I should mention that the Powerpay system is only one method of managing your payroll. You can also do it over the phone, for example.
I have my payroll set up to run once a month, and it takes the amount from my corporate bank account on the 28th and, since I set up direct deposit with my personal bank account, deposits there on the 1st. These dates may change slightly depending on whether or not they fall on a weekend or holiday.
I currently have my payroll set up to pay me $4,500 each pay period (once a month). This is the gross amount before taxes. I only need to pay myself enough to live on – the rest will stay in the corporation to take advantage of the lower tax bracket.
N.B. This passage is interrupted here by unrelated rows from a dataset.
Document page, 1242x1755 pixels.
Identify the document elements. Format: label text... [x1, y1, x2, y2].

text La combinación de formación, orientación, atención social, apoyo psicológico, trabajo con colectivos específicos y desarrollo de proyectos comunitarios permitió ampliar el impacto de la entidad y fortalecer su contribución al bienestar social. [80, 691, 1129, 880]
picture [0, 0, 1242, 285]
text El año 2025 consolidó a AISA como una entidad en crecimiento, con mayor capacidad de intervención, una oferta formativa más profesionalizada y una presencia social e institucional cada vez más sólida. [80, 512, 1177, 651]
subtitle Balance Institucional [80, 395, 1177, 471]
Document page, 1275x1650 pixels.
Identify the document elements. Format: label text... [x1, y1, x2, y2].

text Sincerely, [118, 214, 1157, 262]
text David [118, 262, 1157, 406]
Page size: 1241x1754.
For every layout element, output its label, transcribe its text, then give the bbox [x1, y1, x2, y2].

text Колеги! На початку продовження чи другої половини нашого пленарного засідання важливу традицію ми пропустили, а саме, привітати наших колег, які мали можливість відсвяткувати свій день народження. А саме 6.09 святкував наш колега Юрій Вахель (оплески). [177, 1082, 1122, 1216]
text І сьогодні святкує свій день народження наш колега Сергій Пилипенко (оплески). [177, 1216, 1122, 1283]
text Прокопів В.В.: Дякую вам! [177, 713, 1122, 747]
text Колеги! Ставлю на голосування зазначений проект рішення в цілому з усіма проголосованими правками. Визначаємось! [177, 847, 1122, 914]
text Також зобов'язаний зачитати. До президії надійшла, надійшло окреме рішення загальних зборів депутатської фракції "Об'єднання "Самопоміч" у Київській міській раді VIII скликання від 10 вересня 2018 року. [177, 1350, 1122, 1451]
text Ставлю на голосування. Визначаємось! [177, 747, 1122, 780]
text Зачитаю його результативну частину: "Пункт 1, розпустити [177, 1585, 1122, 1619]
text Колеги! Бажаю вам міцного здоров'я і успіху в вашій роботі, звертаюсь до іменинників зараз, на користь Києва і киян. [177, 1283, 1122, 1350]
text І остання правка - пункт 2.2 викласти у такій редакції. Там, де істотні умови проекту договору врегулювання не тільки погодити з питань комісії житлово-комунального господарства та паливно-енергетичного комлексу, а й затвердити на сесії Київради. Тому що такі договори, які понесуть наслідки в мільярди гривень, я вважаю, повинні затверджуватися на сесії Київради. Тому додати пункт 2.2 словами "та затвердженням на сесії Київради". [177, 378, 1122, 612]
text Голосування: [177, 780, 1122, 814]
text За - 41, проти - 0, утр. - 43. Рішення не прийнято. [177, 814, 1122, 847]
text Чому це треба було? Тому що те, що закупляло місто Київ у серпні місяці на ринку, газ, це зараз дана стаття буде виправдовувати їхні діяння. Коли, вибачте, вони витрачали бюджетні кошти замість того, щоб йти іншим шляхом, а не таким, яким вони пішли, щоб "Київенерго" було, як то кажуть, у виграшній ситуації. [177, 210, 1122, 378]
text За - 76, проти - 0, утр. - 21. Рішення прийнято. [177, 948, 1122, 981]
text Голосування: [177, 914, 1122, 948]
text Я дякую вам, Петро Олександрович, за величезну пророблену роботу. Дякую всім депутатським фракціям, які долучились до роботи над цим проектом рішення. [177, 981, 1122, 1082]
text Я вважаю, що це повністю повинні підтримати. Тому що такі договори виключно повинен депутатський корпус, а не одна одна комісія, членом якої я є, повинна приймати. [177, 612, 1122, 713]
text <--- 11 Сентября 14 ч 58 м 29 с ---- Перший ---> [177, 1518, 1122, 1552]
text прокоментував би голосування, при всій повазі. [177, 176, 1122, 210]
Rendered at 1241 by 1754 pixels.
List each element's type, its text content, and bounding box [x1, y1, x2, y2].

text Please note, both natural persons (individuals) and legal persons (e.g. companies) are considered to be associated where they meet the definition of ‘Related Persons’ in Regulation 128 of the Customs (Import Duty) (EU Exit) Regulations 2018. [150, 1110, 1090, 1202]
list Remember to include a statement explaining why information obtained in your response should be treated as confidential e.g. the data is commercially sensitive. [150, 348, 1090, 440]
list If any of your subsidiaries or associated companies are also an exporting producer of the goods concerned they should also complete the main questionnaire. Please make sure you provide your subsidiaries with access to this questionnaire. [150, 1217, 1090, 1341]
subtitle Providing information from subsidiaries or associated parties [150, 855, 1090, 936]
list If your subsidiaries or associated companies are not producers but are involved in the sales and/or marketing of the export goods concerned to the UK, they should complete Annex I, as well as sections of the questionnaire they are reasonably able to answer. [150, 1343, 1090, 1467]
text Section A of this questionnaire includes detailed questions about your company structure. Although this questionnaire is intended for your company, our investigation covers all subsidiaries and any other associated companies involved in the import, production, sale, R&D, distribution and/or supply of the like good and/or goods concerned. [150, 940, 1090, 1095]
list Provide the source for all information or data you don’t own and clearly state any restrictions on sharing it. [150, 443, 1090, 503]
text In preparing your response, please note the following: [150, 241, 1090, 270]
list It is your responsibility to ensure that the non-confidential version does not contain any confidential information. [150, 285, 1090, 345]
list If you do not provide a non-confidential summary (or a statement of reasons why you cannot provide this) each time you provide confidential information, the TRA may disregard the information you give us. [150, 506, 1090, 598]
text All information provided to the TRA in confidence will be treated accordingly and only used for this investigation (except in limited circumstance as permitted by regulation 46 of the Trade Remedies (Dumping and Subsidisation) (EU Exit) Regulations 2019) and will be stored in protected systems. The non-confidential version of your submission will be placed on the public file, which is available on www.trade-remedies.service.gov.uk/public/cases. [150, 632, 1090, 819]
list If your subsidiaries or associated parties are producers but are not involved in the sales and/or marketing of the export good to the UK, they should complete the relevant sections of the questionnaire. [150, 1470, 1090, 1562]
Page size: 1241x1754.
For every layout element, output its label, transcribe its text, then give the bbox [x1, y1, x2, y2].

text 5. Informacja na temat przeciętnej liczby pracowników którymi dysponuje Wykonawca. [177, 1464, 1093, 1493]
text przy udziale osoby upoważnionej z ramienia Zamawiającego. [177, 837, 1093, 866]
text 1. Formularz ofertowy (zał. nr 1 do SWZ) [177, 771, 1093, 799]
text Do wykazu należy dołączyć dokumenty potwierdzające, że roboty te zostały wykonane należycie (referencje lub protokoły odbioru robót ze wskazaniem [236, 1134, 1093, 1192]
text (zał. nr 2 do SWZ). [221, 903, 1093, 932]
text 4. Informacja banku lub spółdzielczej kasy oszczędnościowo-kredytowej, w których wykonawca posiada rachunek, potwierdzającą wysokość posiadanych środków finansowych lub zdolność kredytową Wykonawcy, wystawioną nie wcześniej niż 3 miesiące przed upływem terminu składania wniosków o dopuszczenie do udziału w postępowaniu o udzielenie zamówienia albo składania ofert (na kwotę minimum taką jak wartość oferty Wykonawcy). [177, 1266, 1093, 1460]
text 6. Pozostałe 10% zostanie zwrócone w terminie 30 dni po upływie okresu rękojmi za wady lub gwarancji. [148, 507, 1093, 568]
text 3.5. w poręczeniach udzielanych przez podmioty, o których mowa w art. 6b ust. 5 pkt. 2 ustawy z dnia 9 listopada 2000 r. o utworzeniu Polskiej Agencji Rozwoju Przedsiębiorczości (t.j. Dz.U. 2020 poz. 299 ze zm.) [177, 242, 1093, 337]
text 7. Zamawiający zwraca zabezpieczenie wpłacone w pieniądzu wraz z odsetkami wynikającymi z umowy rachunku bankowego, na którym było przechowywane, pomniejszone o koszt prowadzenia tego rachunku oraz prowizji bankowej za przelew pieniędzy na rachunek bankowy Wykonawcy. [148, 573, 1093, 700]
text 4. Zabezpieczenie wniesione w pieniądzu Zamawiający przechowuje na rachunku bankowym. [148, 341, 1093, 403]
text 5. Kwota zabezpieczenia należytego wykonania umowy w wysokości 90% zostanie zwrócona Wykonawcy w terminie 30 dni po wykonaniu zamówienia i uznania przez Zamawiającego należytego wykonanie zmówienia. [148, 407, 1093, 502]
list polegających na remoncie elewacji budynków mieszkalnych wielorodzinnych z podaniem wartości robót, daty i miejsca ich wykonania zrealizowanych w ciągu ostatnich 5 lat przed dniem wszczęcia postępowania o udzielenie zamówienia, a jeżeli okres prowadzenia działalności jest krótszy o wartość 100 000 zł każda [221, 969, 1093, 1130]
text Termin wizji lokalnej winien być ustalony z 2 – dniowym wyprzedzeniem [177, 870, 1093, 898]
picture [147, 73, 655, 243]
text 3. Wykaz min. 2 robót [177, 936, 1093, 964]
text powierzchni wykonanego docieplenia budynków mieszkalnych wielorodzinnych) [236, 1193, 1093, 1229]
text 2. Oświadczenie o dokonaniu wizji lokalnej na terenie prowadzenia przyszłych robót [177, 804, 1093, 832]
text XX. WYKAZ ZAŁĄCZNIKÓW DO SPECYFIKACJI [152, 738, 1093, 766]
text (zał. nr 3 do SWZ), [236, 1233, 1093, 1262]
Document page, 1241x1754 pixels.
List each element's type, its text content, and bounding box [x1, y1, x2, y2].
In Canada, in addition to the basic income tax, we also have to pay into the CPP – Canadian Pension Plan. This is forced and mandatory. The sad part is, my generation will most likely never see a dime of the CPP… our government pension plan is is not much better shape than America’s.
To make matters worse, since I am both the employer and employee, I have to pay the CPP twice! CPP is nearly 5%, so that’s 10% from the gross amount that is going down the drain.
Below is a screenshot of my first payroll summary:
As you can see, of my initial $4,500 payment, $799.91 goes as general income tax, $208.31 goes to the employee CPP, and another $208.31 goes to the employer CPP. That works out to $1,216.53 that is immediately taken off and sent to the government.
What’s left is $3,491.78.
My first payroll was sent out without any problems and withdrawn as scheduled from my corporate bank account on the 28th, as seen in the screenshot below:
The reason why it shows a debit of $5,156.18 instead of $4,500 is because there were some initial set-up fees with Ceridian. For those wondering, the actual service cost to use Ceridian is only around $25 a month once you’re set up. The set-up fee will vary as well, but I paid around $600 since I opted for a paperless feature.
On the 1st of the following month, I checked my personal bank account to see that my very first payroll payment was deposited flawlessly with the correct amount of $3,491.78.
Awesome. What I really like is that I’m free to move around money as I want. For example, if I wanted an ‘advance’ of $30,000 to buy a new car, I could process that immediately. I’m not limited to being locked into a fixed $4,500 per month.
I’m very happy I went with a 3rd party payroll management company such as Ceridian instead of doing it by myself. I have no doubt that the decision saved me countless hours of accounting work each month, and all for only around $25 a month.
So, if you’re looking to set up payroll for your company, definitely outsource it. It’s really easy once you’re set up.